Als Quelle wird die WHO angegeben, offizielle Zahlen der WHO für dieses Jahr gibt es aber nicht. Nur allgemeine Durchschnittswerte: Demnach wurden zwischen 2010 und 2014 pro Jahr durchschnittlich 56 Millionen Abtreibungen durchgeführt. Dabei starben pro 100.000 Abtreibungen – abhängig von der Region und dem Gesundheitssystem – 30 bis 520 Frauen.
Mit den "Toten durch Abtreibung" sind also offenbar ungeborene Föten gemeint. Ein Vergleich mit Menschen, die wegen eines Virus wie SARS-CoV-2 gestorben sind, ist nicht aussagekräftig.
Grippetote sind oftmals nur Schätzungen oder Hochrechnungen
Ein weiteres Beispiel ist der Vergleich mit Influenza.

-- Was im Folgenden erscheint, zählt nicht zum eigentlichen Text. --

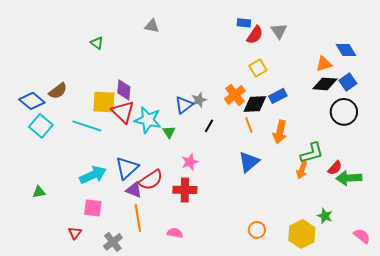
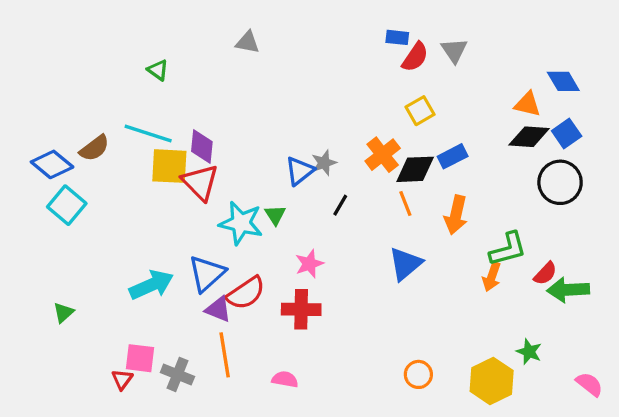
orange triangle: (324, 64) -> (527, 104), turned 30
cyan star: (148, 120) -> (241, 223), moved
cyan line: (87, 126) -> (148, 133), moved
green triangle: (39, 192) -> (63, 313), turned -32
pink square: (93, 208) -> (140, 358), moved
gray cross: (113, 242) -> (177, 374), moved, turned -30

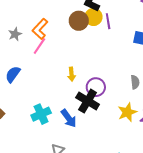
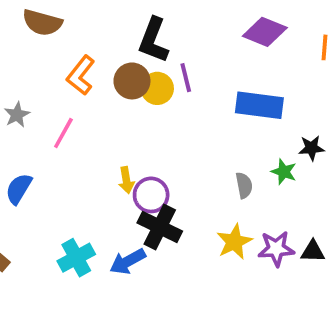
yellow circle: (94, 17) -> (157, 88), moved
orange L-shape: (40, 29) -> (81, 75), moved
purple circle: (96, 87) -> (151, 195), moved
blue arrow: (69, 118) -> (128, 261), turned 102

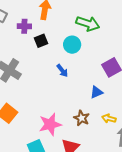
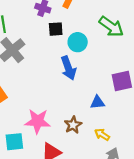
cyan circle: (72, 45) -> (78, 42), moved
blue arrow: (62, 71) -> (68, 68), size x1.5

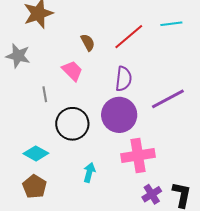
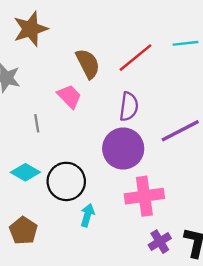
brown semicircle: (88, 42) -> (88, 64), size x1.5
black circle: (72, 124) -> (66, 181), moved
cyan diamond: (36, 153) -> (25, 172), moved

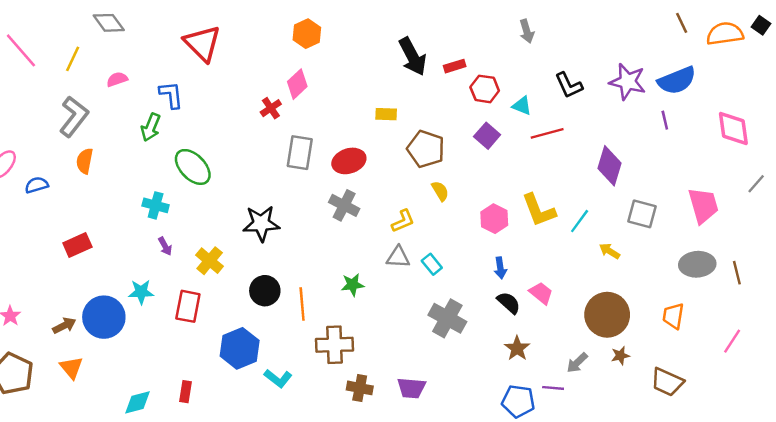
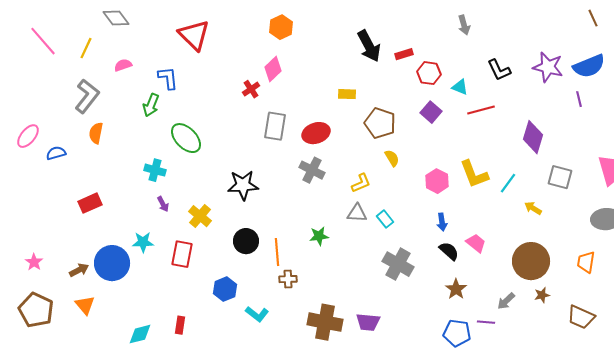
brown cross: (334, 345) -> (288, 279), moved, size x0.6
blue hexagon: (240, 348) -> (225, 289), size x0.7
brown cross: (360, 388) -> (325, 322), size x1.6

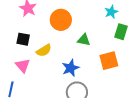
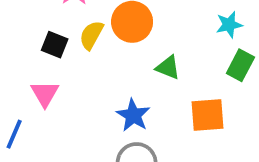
yellow semicircle: (44, 50) -> (91, 35), moved, turned 140
blue star: (71, 68) -> (133, 115), turned -30

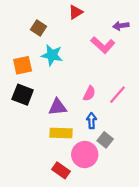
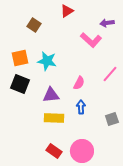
cyan star: (52, 55) -> (47, 61), moved
pink line: (117, 95) -> (110, 74), moved
gray square: (105, 140) -> (112, 119), moved, turned 32
pink circle: (85, 155) -> (82, 151), moved

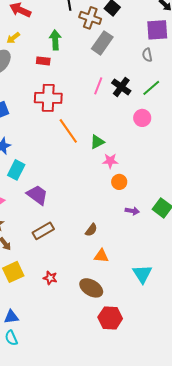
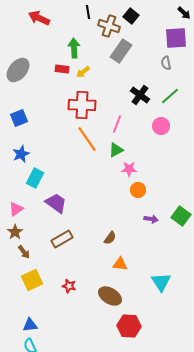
yellow arrow: (13, 38) -> (83, 72), moved
pink line: (98, 86) -> (117, 124), moved
red cross: (48, 98) -> (82, 105), moved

Die im Instagram-Bild genannte Zahl von 122.062 Toten durch die saisonale Grippe seit Anfang 2020 ist nicht nachvollziehbar. "Worldometer" gibt als Quellen für die Schätzung Pressemitteilungen der US-amerikanischen Gesundheitsbehörde CDC und der WHO aus dem Jahr 2017 an.
Zudem sind die Statistiken für Grippe und COVID-19 grundsätzlich nicht miteinander vergleichbar, weil sie – zumindest in Deutschland - unterschiedlich erhoben werden: Die Corona-Fälle umfassen im Labor bestätigte Fälle, während die Influenza-Fälle eine statistische Hochrechnung aufgrund der Übersterblichkeit in einem bestimmten Zeitraum darstellen.
Fazit: Der Vergleich so unterschiedlicher Todesursachen führt in die Irre. Die Gefährlichkeit des Virus lässt sich nicht beurteilen, indem man es mit Autounfällen, Rauchen oder Abtreibungen vergleicht.